I have a 100L tank with a rubbish filtration system that sucks the water over the top, sprinkles it over the filter media and kinda splashes back into the tank. It is noisy and costs me a lot in wasted CO2. I have been looking into getting an Eheim filter.

I would like inline heating, inline UV filter and inject my CO2 inline too!  Just want to get all the stuff out of my tank. I am looking at either :-

Eheim Pro Thermo Filter 2322 - for tanks up to 150L, circulation 350 l/h.
Eheim Pro Thermo Filter 2324 - for tanks up to 250L, circulation 500 l/h.

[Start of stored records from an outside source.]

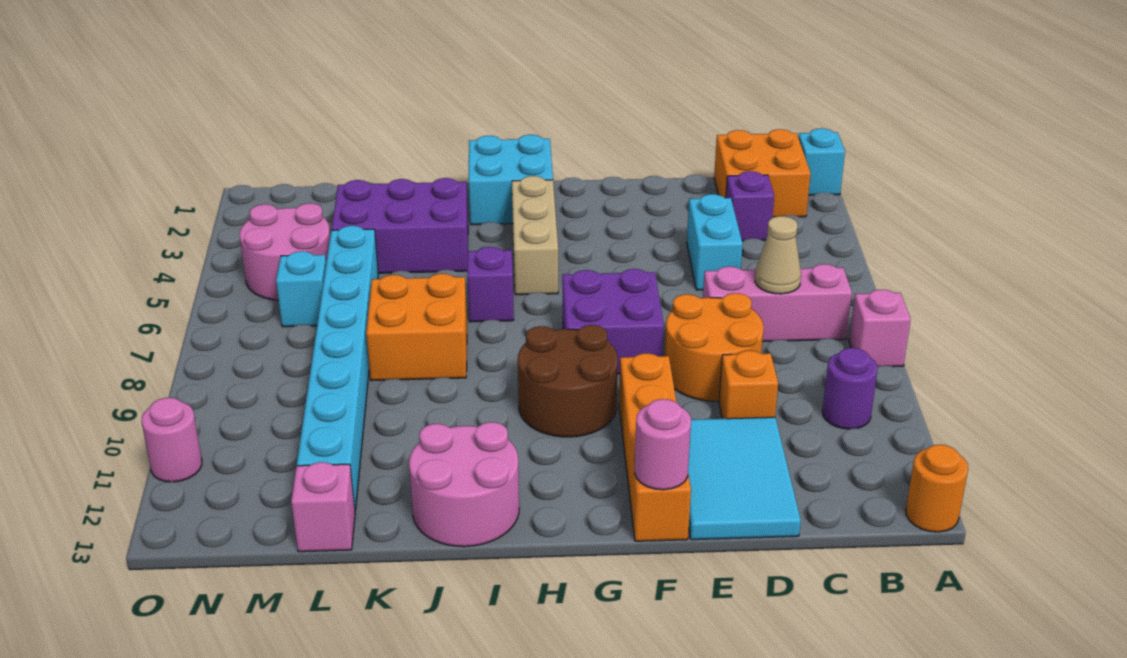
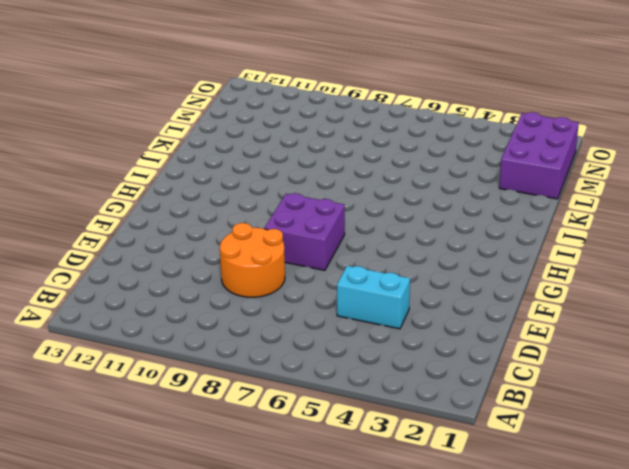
purple brick L1:N2 level 1 -> purple brick J3:L4 level 1
none -> cyan brick A1 level 1
none -> pink brick A8 level 1
none -> orange round brick A13 level 1

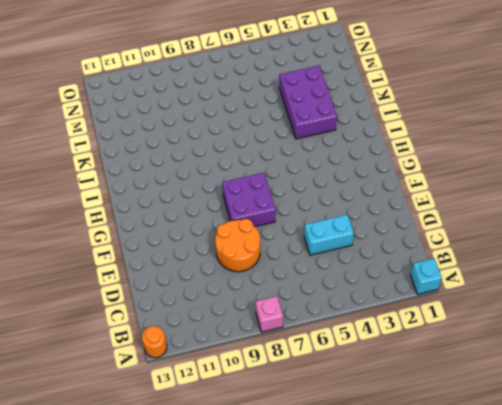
none -> orange brick B1:C2 level 1
none -> pink brick B7:D7 level 1
none -> purple round brick B10 level 1

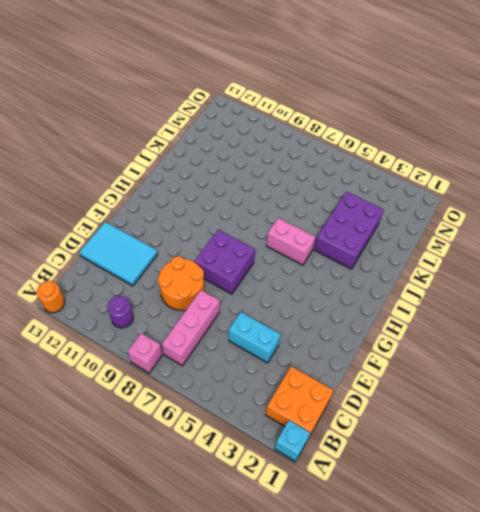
pink brick I5:I6 level 1 -> purple brick I6 level 1
none -> purple brick C3 level 1
none -> orange brick D10 level 1
none -> orange brick F10:F13 level 1

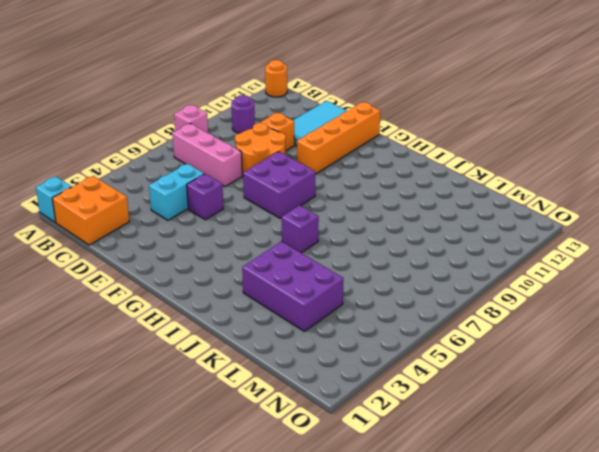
purple brick E5 level 1 -> purple brick C3 level 1
none -> brown round brick G9:H10 level 1
none -> cyan brick H1:I2 level 1
none -> tan brick H3:H5 level 1

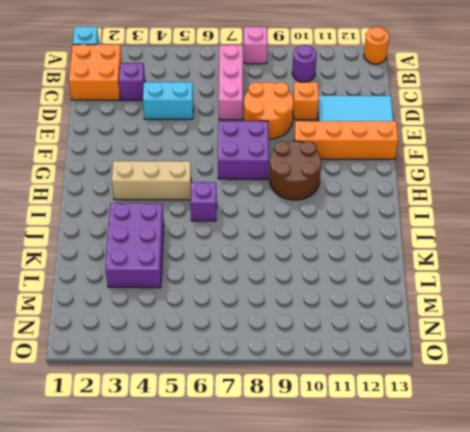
none -> cyan brick H1:I2 level 1
none -> pink round brick I12:J13 level 1
none -> orange brick J7:K8 level 1

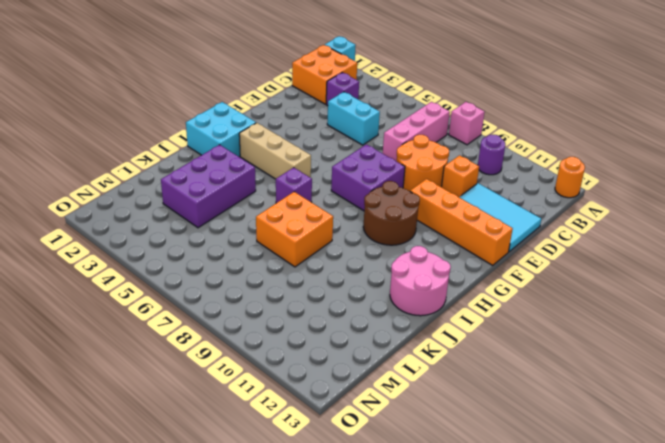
none -> cyan brick L5:L12 level 1
none -> pink brick L13 level 1
none -> pink round brick M4:N5 level 1

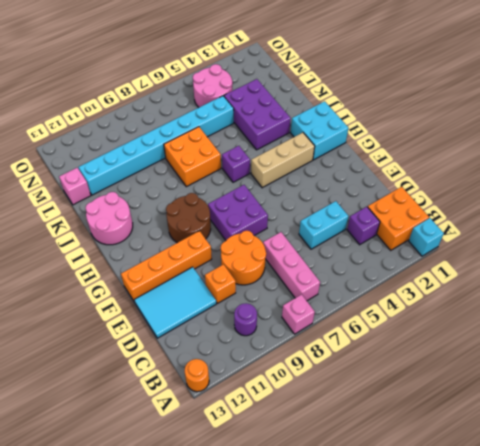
none -> cyan brick M6 level 1
none -> pink round brick O11 level 1
none -> tan cone C7 level 2

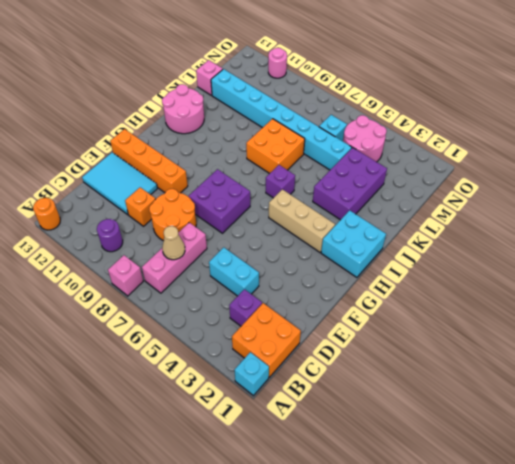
none -> brown round brick G9:H10 level 1
none -> pink round brick F13 level 2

It would seem that the 2322 is the sensible choice, but I hear you need extra "ooomph" if you want to run UV and CO2 inline. Would the 2324 be a safer choice?

Do these filters allow you to adjust the flow rate? I am thinking of putting the filter on the floor, which is roughly 1 - 1.3 metres below the top of the aquarium.

Please help! 

P.S. Got filter specs from http://www.aquatics-warehouse.co.uk/extras/eheim/eheim_info.html


----------



## BryceM (Nov 6, 2005)

Very, very few people complain about too much flow from their Eheim. You can easily throttle it down on the outlet side or spread the flow out using a spray bar, but you can't make it to go any faster.

I hear that the Eheim filters with the built-in heaters are pretty reliable, but in my mind, if one part breaks the whole things becomes useless. I dunno - I'll probably try one someday. It's an easy way to get the heater out of the way.

Adding extra length in the water circuit reduces the flow rate quite dramatically sometimes. If you plan on putting all that equipment in-line, I'd definately go with the bigger filter.


----------



## rufus (Jan 1, 2006)

Fisherelli, if you can afford it, the extra flow certainly won't hurt. You then also have the option to take your filter with you if/when  you upgrade. As far as the thermo models go, a friend of mine had a heater expire on him last year, the filter itself will still function perfectly (as it's basically just a stainless steel element on the bottom of the canister), and replacement parts can be ordered easily. For my money, the Eheim's always an easy choice.


----------



## Laith (Sep 4, 2004)

As mentioned, if you're going to have things inline, go for the higher rated one.

As for the Eheims with the thermo element, I love it. I have this on a couple of tanks and not only does it avoid having a heating element in the tank, it keeps temps spot on.


----------



## fisherelli (Oct 22, 2005)

OK, will go for bigger filter. I'll keep a spare heater on hand incase the eheim dies. Thanks for all the advice, much appreciated


----------



## fisherelli (Oct 22, 2005)

Well, I received the Eheim Pro Thermo Filter 2324 yesterday and installed it. 

Very impressed with the Eheim so far. I know next to nothing of aquaria equipment but it was very easy to install and getting the water running around by sucking on the tube was a lot easier than I expected. It's a quality piece of kit, nice to look at and I even like the green tubing. Not sure how well the heater works yet as I am slowly increasing temp untill I get to 25C. Will report back on that later.

Also installed a Vectron 15W UV steriliser at the same time (blackouts and willow did little for my persistant green water problem). It's a lot bigger than expected, build quality not up to Eheim standards, but I enjoy the glowing tube connecters and hopefully it'll clear up the green water.

seeya


----------